Ik dacht nog aan _zich leegschrijven_. Ik denk dat je dit "neologisme" zo moet schrijven omdat het veel sterker is dan "zich leeg schrijven", het is meer iets als "zich uit-schrijven" (dat ik niet zou gebruiken, dat ook niet bestaat, maar dat misschien laat voelen wat prefixering betekent)... Ik zal nog eens elders zoeken...

Nu, correctie @Hans Molenslag: ANS noemt dat inderdaad een samenkoppeling, merk ik net.

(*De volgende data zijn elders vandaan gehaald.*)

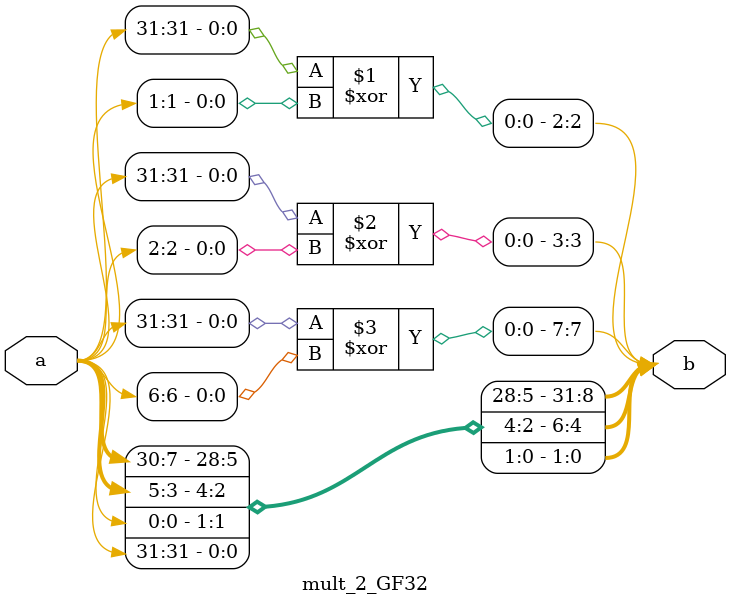
<source format=v>
`timescale 1ns / 1ps

module mult_2_GF32(
  input [31:0] a,
  output wire [31:0] b
  );
  
  assign b[0] = a[31];
  assign b[1] = a[0];
  assign b[2] = a[31] ^ a[1];
  assign b[3] = a[31] ^ a[2];
  assign b[7] = a[31] ^ a[6];
  assign b[6:4] = a[5:3];
  assign b[31:8] = a[30:7];
  
endmodule
</source>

ANS merkt ook op dat het verschil tussen _stilzitten_ en stil zitten subtiel is --- maar het is er toch, denk ik dan. ANS verwijst naar _vol_- (maar niet leeg-), naar _open_-/ _dicht_-  en _dood_- als productieve (en vermeldt er nog een twintigtal die niet productief zijn zoals hoogachten, natregenen - maar die interesseren mij niet erg... ;-)).

Nu nog vinden wat het verschil tussen stilzitten en stil zitten zou kunnen zijn...


----------



## ThomasK

Ik dacht nog aan *wildplassen, wildbreien*: het is duidelijk dat deze mensen niet "op een wilde manier" plassen, breien; dit prefix krijgt een heel eigen betekenis (ontsnappend aan de macht van overheden, denk ik). Volgens mij is dat dus een soort prefix geworden.


----------



## Red Arrow

Was wildplassen niet oorspronkelijk plassen in het wild, in de natuur?

Wildbreien?!


----------



## eno2

ThomasK said:


> Nu nog vinden wat het verschil tussen stilzitten en stil zitten zou kunnen zijn...

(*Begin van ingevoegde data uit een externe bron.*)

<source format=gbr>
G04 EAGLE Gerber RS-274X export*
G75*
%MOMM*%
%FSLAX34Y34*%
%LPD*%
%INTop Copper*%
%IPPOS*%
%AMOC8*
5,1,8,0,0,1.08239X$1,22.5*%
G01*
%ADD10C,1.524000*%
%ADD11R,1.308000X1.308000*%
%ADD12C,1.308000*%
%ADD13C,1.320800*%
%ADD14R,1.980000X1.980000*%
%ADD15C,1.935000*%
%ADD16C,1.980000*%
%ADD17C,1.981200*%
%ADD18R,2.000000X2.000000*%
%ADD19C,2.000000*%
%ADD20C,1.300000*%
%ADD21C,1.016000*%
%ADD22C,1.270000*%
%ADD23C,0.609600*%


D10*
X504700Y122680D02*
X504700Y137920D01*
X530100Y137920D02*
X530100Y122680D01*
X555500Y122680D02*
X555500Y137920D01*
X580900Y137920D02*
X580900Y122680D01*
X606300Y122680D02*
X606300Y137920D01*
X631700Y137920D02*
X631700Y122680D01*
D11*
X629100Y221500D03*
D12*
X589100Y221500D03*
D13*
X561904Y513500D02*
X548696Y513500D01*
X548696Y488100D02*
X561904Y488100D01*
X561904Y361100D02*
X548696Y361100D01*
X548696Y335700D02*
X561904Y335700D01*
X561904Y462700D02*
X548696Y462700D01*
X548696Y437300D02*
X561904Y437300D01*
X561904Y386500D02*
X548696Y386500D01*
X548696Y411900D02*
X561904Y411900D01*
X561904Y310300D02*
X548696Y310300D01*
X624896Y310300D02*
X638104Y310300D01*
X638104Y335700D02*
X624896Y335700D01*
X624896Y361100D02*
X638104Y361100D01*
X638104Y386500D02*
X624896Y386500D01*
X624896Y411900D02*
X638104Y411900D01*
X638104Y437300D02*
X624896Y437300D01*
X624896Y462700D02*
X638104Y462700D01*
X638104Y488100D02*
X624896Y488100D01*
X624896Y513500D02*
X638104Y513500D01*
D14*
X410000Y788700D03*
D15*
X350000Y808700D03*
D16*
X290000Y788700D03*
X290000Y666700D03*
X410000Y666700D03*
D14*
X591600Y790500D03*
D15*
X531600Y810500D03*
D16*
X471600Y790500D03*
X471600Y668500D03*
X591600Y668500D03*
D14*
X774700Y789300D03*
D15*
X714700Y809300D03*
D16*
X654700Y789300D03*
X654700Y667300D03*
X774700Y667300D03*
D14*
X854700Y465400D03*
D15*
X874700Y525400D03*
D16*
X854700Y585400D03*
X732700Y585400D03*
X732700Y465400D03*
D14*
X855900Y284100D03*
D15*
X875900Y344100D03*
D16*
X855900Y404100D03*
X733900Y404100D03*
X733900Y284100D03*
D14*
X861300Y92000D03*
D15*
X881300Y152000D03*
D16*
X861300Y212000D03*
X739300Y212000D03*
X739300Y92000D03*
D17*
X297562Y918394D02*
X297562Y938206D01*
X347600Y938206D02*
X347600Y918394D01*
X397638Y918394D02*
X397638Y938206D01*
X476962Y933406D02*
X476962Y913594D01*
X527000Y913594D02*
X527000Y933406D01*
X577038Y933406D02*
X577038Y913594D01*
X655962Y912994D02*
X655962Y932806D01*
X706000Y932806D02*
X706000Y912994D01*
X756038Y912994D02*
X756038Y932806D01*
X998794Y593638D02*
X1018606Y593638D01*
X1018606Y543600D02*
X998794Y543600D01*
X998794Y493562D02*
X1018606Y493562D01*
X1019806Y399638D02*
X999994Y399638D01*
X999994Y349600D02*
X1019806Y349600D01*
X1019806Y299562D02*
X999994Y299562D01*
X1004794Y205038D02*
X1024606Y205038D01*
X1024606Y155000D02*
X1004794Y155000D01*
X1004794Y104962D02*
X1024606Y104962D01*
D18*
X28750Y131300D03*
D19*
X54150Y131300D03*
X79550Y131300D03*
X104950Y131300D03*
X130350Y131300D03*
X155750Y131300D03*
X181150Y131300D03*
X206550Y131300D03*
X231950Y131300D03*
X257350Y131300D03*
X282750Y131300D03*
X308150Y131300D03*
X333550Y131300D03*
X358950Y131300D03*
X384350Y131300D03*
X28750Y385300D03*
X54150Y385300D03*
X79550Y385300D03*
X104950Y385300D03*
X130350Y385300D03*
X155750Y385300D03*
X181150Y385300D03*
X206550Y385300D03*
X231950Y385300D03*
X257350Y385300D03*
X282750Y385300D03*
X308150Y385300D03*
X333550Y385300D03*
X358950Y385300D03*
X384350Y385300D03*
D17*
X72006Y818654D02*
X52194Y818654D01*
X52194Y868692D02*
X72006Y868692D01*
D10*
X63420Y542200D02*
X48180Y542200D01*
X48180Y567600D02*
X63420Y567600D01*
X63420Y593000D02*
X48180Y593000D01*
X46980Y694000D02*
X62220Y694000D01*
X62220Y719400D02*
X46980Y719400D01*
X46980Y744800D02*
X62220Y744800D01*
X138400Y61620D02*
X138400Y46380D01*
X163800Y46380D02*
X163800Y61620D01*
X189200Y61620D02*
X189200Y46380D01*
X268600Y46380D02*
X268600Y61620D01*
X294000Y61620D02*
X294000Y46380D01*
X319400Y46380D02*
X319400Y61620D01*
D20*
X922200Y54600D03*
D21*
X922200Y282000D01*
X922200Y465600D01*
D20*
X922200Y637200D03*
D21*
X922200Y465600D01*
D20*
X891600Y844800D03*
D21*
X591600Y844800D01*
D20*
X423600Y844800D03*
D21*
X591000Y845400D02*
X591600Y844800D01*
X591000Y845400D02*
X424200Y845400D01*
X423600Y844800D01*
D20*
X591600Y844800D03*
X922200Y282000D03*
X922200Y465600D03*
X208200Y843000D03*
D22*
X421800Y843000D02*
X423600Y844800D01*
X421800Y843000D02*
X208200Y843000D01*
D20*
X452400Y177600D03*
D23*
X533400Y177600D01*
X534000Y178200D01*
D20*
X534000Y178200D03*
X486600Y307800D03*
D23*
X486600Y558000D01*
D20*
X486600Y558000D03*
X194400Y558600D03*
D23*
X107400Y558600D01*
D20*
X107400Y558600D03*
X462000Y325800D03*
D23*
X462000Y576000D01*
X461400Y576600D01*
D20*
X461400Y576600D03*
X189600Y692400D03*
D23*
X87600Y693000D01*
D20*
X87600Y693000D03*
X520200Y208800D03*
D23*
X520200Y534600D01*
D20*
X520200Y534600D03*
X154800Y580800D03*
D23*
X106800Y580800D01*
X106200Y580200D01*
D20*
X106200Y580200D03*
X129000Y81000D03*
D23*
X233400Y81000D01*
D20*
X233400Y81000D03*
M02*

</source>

Stilzitten lijkt me eenduidig
Stil zitten: Stil zitten en voelen waar je aandacht heen gaat | Vrouw&Passie


----------



## ThomasK

Ja, hoor, wild: dat was ooit een associatie, inderdaad, maar volgens mij vooral omdat het aan toezicht van de overheid ontsnapte (en eventueel als onbeschaafd werd beschouwd of zo), maar die "wildheid" in de oorspronkelijke zin is totaal verdwenen. Maar _guerrilla (guerilla)/ urban knitting_ is een actievorm. Zoek eens even...


----------



## eno2

Wildbreien: het versieren van bomen, lantaarnpalen, banken e.d. met breiwerkjes, als vorm van straatkunst.
Dat zoiets in het woordenboek komt. 

Alhoewel ik moet toegeven dat het geen doorzichtige samenstelling is.


----------



## ThomasK

(Ik leg later nog iets uit, of ik probeer. Maar moet even weg...)


----------



## ThomasK

Misschien is "schoon" ook op weg. Ik lees naast schoonvegen, schoonmaken, schoon krijgen (die voor mij gewoon zijn) plots ook "schoon (te)installeren". Daarnaast kan je heel veel verba gebruiken die ook maar in de richting gaan van "bewerken": schoon frezen, schoonvegen (en schoon vegen), schoon spoelen, ... . Dat is nog niet danig nieuw, vermoed ik.  En iemand "schoonspreken" is in België al langer populair, en zowaar "schoonpoetsen" duikt ook op, opnieuw in B. Ik zie ook "schoon worden" in de zin van "clean worden". Ik ben zelf nog niet overtuigd dat het in vorig rijtje thuishoort, maar vermoedelijk is het onderweg...


----------



## eno2

schoonpoetsen is er al (DVD)
schoonspreken, schoonvegen, schoonspoelen, schoonworden  nog niet.


----------



## ThomasK

Dank. Dan zou mijn theorie in deze nog meer steek kunnen houden...


----------



## eno2

Ik vind dat er zeker een argument is voor
schoonspreken en  schoonworden, gezien hun specifieke betekenissen een meerwaarde vormen. 

Schoonvegen, schoonspoelen misschien minder. Maar bezwaar heb ik niet. Als schoonpoetsen er al is, waarom niet?


----------



## ThomasK

Inderdaad, ik zie ook een verruiming. "Schoonpoetsen" in de Van Dale: verbaast mij hogelijk, voor mij een pleonasme, aangezien alle poetsen op netheid is gericht. Maar je kunt altijd argumenteren dat het doel niet altijd bereikt wordt of zo...


----------



## eno2

Pleonasme, ja,  had ik nog niet aan gedacht...


----------